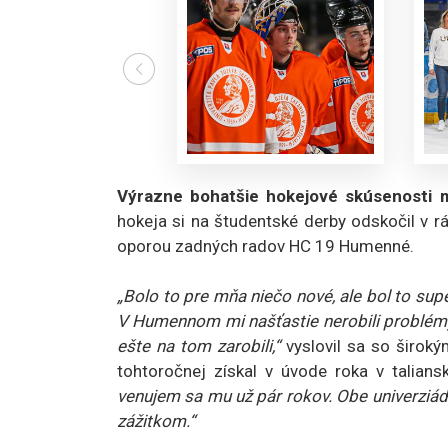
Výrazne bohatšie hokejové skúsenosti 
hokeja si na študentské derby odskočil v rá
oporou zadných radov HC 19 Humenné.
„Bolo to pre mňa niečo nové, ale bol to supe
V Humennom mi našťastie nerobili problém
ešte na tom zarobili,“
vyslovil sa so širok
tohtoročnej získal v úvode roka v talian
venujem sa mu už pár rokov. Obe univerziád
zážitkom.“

--

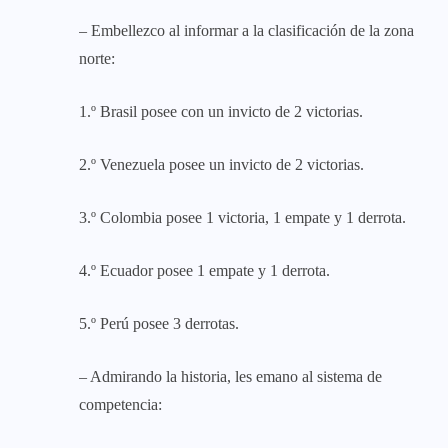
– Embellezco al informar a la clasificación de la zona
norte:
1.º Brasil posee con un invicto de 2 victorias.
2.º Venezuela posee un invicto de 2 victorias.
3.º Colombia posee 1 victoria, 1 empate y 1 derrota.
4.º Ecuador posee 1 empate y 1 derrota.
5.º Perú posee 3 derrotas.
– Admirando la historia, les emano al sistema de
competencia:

--

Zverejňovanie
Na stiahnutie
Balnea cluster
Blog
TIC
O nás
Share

INSTRUCTIONS TO FOLLOW: Pick out each line in the items above that contains the word "invicto", treating uppercase and lowercase as different, and copy those lines.

TASK SOLUTION:
1.º Brasil posee con un invicto de 2 victorias.
2.º Venezuela posee un invicto de 2 victorias.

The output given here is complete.